- TASK DIRECTIONS: Search the entries for lines that contain the word "remote", and report each one found.

Household object detections
________________________

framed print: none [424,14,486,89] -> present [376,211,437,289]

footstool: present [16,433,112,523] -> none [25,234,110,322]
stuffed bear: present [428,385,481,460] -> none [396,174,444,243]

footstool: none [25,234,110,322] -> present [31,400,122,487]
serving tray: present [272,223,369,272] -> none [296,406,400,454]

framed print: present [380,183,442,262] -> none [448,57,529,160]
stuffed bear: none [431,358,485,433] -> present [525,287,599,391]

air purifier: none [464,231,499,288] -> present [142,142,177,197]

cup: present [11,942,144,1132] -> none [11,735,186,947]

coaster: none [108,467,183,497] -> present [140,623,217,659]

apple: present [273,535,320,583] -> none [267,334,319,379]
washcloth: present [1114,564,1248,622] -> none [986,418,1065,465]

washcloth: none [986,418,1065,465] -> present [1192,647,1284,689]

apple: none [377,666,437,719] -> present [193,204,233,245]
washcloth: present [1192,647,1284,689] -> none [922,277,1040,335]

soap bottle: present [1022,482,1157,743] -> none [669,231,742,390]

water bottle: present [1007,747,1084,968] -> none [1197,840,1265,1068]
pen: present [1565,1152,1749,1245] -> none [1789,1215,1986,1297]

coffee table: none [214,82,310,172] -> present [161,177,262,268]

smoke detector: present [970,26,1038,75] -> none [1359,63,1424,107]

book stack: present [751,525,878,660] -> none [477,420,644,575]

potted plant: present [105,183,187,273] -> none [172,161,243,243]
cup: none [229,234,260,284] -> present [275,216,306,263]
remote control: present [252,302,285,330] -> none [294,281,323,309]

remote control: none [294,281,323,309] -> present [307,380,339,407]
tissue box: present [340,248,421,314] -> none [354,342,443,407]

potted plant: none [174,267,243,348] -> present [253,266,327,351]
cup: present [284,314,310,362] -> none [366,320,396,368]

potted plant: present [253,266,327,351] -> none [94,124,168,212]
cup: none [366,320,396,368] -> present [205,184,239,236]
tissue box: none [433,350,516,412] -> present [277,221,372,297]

________________________

- OUTPUT:
remote control: present [252,302,285,330] -> none [294,281,323,309]
remote control: none [294,281,323,309] -> present [307,380,339,407]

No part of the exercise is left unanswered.